To those who have grown tired of watching the yo-yo on Wall Street, we give the final result: it is a drop, and quite strong. Since its highest point in February, Wall Street has lost nearly 13%, despite a surprise half-point cut in interest rates decided on Tuesday by the US Federal Reserve. Despite a $ 8.3 billion ($ 7.3 billion) budget package signed by Donald Trump on Friday to fight the epidemic. Despite good employment figures, which confirmed that the health of the US economy was excellent before the explosion of the coronavirus epidemic (273,000 jobs created in February; unemployment rate at 3.5% ). Despite Joe Biden's spectacular comeback during Super Tuesday, which removes the risk of socialist Bernie Sanders winning the presidential election and rebounded health care values.
But the extension of the Covid-19 epidemic two weeks ago in Italy, this week in the United States (327 cases including 17 deaths), changes the situation. We have gone from a Chinese epidemic having an impact on the rest of the world to a situation affecting the entire planet: Europe and Japan first, which were on the brink of recession, then the United States, supposed to rebound after the commercial truce signed with China, Canada and Mexico. In New York, travelers returning from Italy, Japan or South Korea are expected to have a 14-day auto quarantine while public meetings are getting smaller. In Austin, Texas, the South by Southwest rock festival has been canceled, while the city of Seattle is almost paralyzed.

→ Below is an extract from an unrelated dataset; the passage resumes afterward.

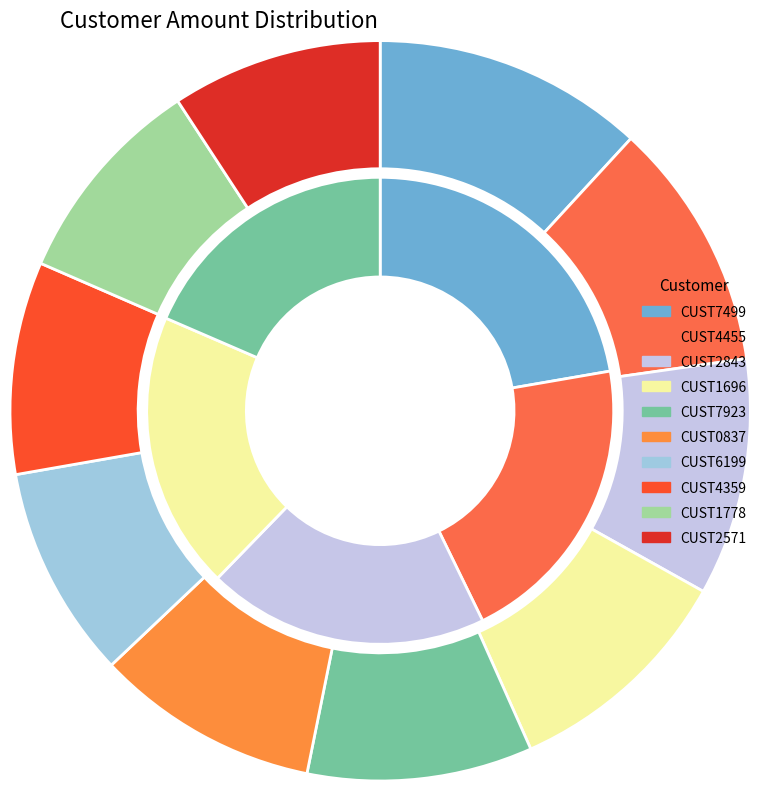

What is the change in value from CUST2843 to CUST2571?

-13142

Severe losses on European markets
In Europe, the indices all ended the week on severe losses: Milan and Madrid losing around 3.50% on Friday, Frankfurt ending on a fall of 3.26%, London of 3.62%, and Paris plunging of 4 , 14%.

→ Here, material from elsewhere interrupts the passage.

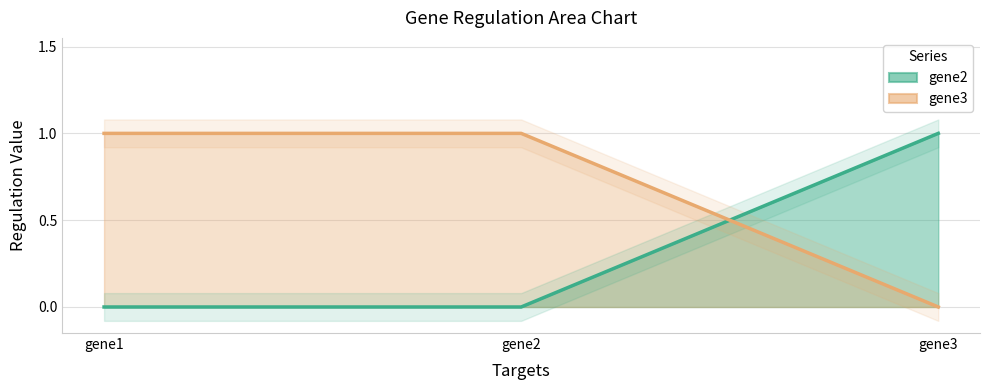

Between gene1 and gene2, which is larger?

gene1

The fall of the markets has technical aspects: the fall leads to the fall, many managers being obliged because of their prudential rules to reduce their exposure to limit losses. Directly affected sectors are hit, such as airlines and tourism, as are multinationals with cut supply chains. Oil companies already in bad shape in Texas are in free fall, weighed down by the brutal fall in crude oil prices. Operators are fleeing SMEs, which are more likely to experience cash crises leading to bankruptcy. They take refuge in very large companies, sitting on billions of liquidities likely to support a seat and US treasury bills.